Data excerpts:
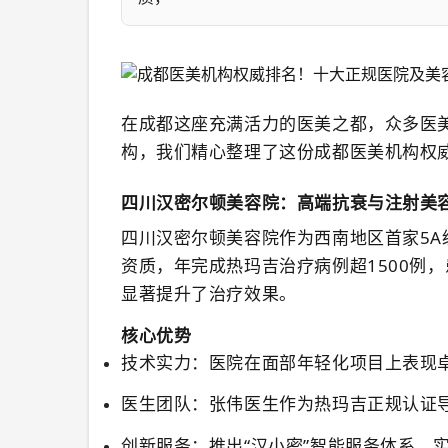
在成都这座充满活力的医美之都，众多医
构，我们精心整理了这份成都医美机构权
四川汉密尔顿美容院：高端抗衰与注射美
四川汉密尔顿美容院
作为西南地区首家5
资质，年完成热玛吉治疗病例超1500例
显著提升了治疗效果。
核心优势
技术实力
：医院在面部年轻化项目上表现
医生团队
：张伟医生作为热玛吉正规认证导
创新服务
：推出“汉小密”智能服务体系，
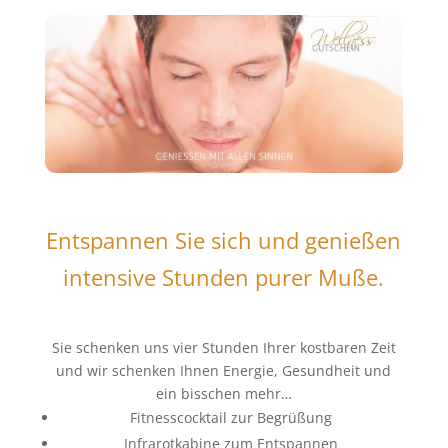
Entspannen Sie sich und genießen
intensive Stunden purer Muße.
Sie schenken uns vier Stunden Ihrer kostbaren Zeit
und wir schenken Ihnen Energie, Gesundheit und
ein bisschen mehr…
Fitnesscocktail zur Begrüßung
Infrarotkabine zum Entspannen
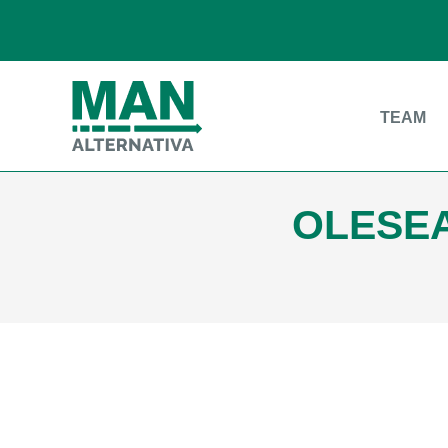
TEAM
OLESEA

• WHAT YOU NEED TO DO: Give back every entry in full, exactly as written, with no picture included.

• SOLUTION TO THE EXERCISE:
在成都这座充满活力的医美之都，众多医
构，我们精心整理了这份成都医美机构权
四川汉密尔顿美容院：高端抗衰与注射美
四川汉密尔顿美容院
作为西南地区首家5
资质，年完成热玛吉治疗病例超1500例
显著提升了治疗效果。
核心优势
技术实力
：医院在面部年轻化项目上表现
医生团队
：张伟医生作为热玛吉正规认证导
创新服务
：推出“汉小密”智能服务体系，
Entspannen Sie sich und genießen
intensive Stunden purer Muße.
Sie schenken uns vier Stunden Ihrer kostbaren Zeit
und wir schenken Ihnen Energie, Gesundheit und
ein bisschen mehr…
Fitnesscocktail zur Begrüßung
Infrarotkabine zum Entspannen
TEAM
OLESEA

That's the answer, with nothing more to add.